Pious souls need not be wary of this great force of love in their religion. They have more reason to be proud of it than to apologize for it. Love in religion has had, indeed, an humble origin, but so has had religion itself. Like religion, love has been evolved and elevated, refined and sanctified. Today, it is difficult to choose the more divine: love or faith. To the refined, delicate, sensitive soul of modern times, love in its religious aspect offers greater spiritual depth and wider esthetic experience than the other elements in religion. Any movement to rob religion of its personal and emotional element and reduce it to intellectualism, whether theologic dogma or ethical precept, is an attempt on the very heart of religion to undermine its basis and to take away the reason for its existence.

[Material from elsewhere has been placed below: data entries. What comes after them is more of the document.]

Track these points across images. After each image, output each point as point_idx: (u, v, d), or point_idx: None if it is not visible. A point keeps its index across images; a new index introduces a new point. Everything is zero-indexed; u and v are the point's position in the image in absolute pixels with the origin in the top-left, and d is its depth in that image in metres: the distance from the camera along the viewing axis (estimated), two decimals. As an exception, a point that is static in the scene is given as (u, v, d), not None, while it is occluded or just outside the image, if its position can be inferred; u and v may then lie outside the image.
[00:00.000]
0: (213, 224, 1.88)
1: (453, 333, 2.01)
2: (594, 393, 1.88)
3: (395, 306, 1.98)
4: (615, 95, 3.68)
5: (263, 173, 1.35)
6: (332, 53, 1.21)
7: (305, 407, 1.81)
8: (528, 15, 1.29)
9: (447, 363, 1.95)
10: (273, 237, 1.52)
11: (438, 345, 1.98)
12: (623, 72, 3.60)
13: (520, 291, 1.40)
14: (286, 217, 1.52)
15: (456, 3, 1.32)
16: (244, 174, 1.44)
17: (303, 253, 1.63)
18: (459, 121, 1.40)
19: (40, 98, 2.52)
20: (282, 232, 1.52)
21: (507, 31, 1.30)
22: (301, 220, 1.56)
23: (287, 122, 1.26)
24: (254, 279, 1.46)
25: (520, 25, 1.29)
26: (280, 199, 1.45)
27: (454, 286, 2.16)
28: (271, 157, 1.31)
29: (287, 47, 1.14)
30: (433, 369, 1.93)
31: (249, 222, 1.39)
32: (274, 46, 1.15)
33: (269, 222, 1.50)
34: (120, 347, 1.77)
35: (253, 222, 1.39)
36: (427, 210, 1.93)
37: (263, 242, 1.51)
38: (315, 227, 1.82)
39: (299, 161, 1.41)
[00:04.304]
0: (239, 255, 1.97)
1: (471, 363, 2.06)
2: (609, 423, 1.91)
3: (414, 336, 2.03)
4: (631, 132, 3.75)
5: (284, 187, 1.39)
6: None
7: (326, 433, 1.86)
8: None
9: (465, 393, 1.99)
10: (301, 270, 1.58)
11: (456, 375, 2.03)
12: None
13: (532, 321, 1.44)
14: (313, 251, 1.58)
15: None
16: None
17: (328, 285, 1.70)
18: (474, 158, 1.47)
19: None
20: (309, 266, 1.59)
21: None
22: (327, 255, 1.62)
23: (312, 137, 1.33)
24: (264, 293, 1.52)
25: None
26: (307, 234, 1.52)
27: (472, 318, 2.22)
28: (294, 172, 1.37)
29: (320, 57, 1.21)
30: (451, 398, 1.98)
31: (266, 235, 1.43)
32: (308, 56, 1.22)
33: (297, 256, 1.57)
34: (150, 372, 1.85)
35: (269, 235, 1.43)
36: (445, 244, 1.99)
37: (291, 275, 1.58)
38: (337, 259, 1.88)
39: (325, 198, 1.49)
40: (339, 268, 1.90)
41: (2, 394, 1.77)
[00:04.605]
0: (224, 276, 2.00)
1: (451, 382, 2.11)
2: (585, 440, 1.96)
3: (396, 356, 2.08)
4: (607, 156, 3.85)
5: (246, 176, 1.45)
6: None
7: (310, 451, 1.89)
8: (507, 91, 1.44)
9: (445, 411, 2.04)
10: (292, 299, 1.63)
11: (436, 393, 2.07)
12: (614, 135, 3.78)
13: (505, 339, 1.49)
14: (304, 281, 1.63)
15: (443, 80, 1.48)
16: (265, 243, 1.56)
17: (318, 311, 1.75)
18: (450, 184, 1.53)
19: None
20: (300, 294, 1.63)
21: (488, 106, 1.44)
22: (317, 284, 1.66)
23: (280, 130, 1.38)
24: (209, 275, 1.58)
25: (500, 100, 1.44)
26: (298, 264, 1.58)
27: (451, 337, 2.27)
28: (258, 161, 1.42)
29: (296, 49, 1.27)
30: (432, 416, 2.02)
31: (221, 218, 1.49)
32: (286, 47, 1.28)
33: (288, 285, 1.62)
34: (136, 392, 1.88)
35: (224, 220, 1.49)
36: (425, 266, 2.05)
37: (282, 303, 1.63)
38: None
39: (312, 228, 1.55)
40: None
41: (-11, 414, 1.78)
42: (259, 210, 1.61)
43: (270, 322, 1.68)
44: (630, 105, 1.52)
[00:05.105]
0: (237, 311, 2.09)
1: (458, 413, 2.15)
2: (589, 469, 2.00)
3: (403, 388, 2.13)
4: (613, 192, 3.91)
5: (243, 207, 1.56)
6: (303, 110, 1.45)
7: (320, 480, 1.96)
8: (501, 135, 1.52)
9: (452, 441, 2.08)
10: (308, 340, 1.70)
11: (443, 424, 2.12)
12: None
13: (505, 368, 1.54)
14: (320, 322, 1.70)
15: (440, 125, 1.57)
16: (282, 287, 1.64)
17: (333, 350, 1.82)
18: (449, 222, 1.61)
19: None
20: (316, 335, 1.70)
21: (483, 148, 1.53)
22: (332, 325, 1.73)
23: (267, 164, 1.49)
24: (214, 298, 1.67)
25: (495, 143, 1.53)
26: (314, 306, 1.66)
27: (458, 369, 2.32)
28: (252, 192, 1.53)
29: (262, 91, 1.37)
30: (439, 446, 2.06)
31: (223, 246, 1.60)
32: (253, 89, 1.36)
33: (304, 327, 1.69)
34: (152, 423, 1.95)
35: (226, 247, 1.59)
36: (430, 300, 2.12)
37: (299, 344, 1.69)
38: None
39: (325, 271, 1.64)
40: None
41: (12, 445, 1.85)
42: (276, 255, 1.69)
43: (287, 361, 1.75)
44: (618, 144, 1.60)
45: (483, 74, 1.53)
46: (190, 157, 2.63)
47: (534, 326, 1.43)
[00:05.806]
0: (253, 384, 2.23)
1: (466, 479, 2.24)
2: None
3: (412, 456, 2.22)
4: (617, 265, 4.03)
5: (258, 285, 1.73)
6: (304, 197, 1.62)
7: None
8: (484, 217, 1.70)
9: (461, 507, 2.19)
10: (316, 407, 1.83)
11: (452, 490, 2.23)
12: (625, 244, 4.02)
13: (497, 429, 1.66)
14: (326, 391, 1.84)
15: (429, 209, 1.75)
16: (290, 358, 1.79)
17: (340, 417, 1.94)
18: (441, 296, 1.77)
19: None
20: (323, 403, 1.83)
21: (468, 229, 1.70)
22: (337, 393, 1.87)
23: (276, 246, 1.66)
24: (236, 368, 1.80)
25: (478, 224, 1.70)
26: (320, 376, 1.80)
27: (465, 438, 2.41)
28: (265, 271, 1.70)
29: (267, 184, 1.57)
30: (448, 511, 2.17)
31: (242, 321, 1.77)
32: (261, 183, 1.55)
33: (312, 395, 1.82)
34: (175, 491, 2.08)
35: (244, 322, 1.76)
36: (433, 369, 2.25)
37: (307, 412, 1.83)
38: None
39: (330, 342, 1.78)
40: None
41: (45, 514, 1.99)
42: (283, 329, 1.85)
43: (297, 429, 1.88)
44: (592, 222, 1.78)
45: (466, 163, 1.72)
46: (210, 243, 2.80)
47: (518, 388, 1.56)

The dogma, or ethical precept, was ever the concern of the theologians, but the ceremonial, as the bearer of the emotional content, is today, as it ever was, the key to the hearts of the faithful. What is the small white host that is offered by the priest at the communion table? Is it merely a piece of bread or is it the body of Christ? Are the bread and wine actually converted into the body and blood of Christ by his representative?

The men and women who devoutly approach the communion table are little perturbed by these dogmatic problems. Theirs is a single purpose: to become more closely united with their God. Theirs is a belief in a Divine Being. He is their trust and their solace. It is He who is drawing their hearts to Him. Whether it is theologically the bread that bridges the chasm between the human and the divine, whatever it is that they receive from the hand of the priest,

p. 367

the moment it touches their flesh they are consumed by that divine presence for which they have been pining. All religious ceremonies of today are the expression of that intimate relationship that love introduced into religion. They who know religion know that no greater love exists and that there is nothing more all-inclusive in life than the love of God.